▶ **TASK DIRECTIONS**: In the records below, the lines from the one containing "number of dengue" through the last are to be reproduced exactly and alone.
··· DATASET EXTRACT ···
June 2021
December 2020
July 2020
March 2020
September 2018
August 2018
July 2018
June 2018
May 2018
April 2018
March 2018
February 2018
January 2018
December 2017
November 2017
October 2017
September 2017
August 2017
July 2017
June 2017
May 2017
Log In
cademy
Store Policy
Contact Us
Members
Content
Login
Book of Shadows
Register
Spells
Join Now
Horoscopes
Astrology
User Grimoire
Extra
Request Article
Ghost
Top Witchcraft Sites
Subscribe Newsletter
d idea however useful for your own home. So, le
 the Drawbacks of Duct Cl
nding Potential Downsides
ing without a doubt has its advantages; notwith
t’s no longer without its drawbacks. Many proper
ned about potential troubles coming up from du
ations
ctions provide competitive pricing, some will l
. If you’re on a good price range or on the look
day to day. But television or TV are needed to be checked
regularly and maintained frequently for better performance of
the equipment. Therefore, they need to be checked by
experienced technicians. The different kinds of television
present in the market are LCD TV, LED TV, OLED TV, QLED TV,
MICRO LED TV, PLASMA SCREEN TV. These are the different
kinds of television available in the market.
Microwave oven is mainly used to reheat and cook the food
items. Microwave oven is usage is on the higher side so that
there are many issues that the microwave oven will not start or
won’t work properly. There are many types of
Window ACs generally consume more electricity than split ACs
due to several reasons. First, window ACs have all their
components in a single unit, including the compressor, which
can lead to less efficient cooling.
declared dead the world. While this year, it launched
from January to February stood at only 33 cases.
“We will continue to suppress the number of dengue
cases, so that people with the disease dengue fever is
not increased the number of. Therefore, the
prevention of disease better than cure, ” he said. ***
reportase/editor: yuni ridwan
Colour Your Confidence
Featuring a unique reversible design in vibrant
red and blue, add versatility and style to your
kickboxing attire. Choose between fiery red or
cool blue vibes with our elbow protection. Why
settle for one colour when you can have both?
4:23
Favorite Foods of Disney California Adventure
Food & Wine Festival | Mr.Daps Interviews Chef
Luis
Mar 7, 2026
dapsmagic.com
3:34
···
▶ **RESULT**:
“We will continue to suppress the number of dengue
cases, so that people with the disease dengue fever is
not increased the number of. Therefore, the
prevention of disease better than cure, ” he said. ***
reportase/editor: yuni ridwan
Colour Your Confidence
Featuring a unique reversible design in vibrant
red and blue, add versatility and style to your
kickboxing attire. Choose between fiery red or
cool blue vibes with our elbow protection. Why
settle for one colour when you can have both?
4:23
Favorite Foods of Disney California Adventure
Food & Wine Festival | Mr.Daps Interviews Chef
Luis
Mar 7, 2026
dapsmagic.com
3:34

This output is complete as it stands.